Once sufficient data has been collected, cleanly exit the process with Control+C.
From Nav2 Bringup
Because Nav2 bringup has more than one node per launch file (and in the case use_composition=true
, more than one per process), it is necessary to separate out a particular node that you’re interested in profiling from the rest of the system. As previously described, once they’re isolated in either a launch file or as a node to be launched on the commandline, they can easily be run to collect the callgrind information.
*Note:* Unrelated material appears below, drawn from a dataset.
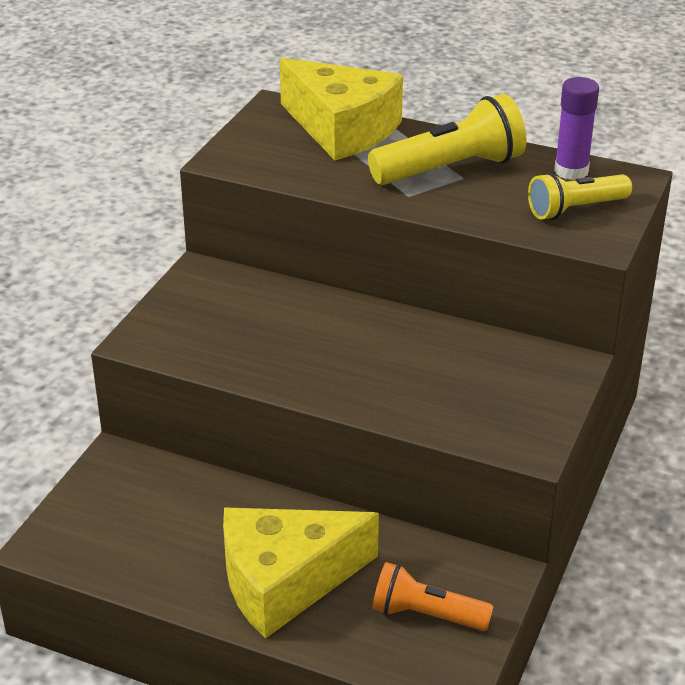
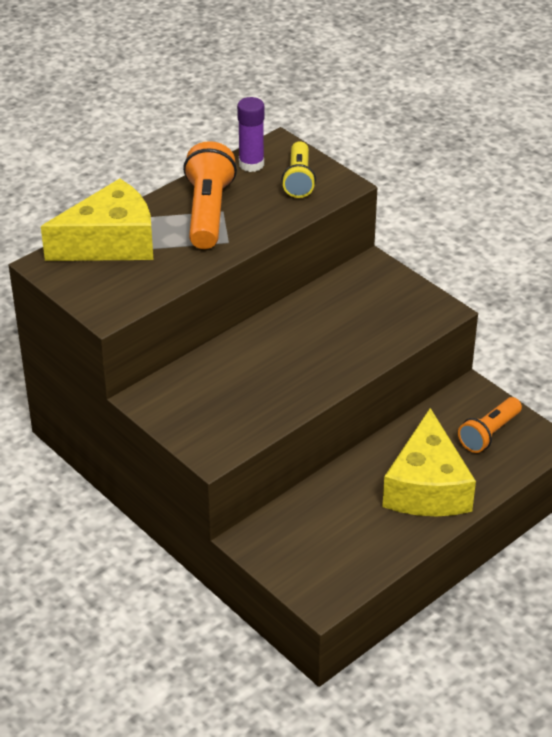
camera: 65 degrees left, 5 degrees up
(450, 169) = (208, 212): yellow flashlight -> orange flashlight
The steps within Nav2 are as follows:
Remove server node from the
navigation_launch.py
, ensuring to remove from both composed and non-composed options within the fileIn a separate launch file or using
ros2 run
CLI, start up the node you’d like to profile using the instructions aboveLaunch Nav2 as usual with the missing node
Once your data has been collected, control+C and cleanly finish the profiled process and the rest of the navigation
It is important that the profiler node is launched before Nav2 so that it can take the signals from the lifecycle manager to transition up.
Interpreting Results
Once you have your callgrind
results, regardless of if you did it through a node, launch file, Nav2, or elsewhere, now we can analyze the results from the profiler to identify bottlenecks or potential areas of improvement. Using kcachegrind
:
kcachegrind callgrind.out.XXX
This should open a window looking like below. The left side shows all of the calls and their relative percentages of compute time they and their children functions utilized.
If you select the top level entry on the left sidebar, then select “Call Graph” at the bottom of the right workspace, it should show you a call graph of where the compute time was spent as a graph of method calls. This can be exceptionally helpful to find the methods where the most time is spent.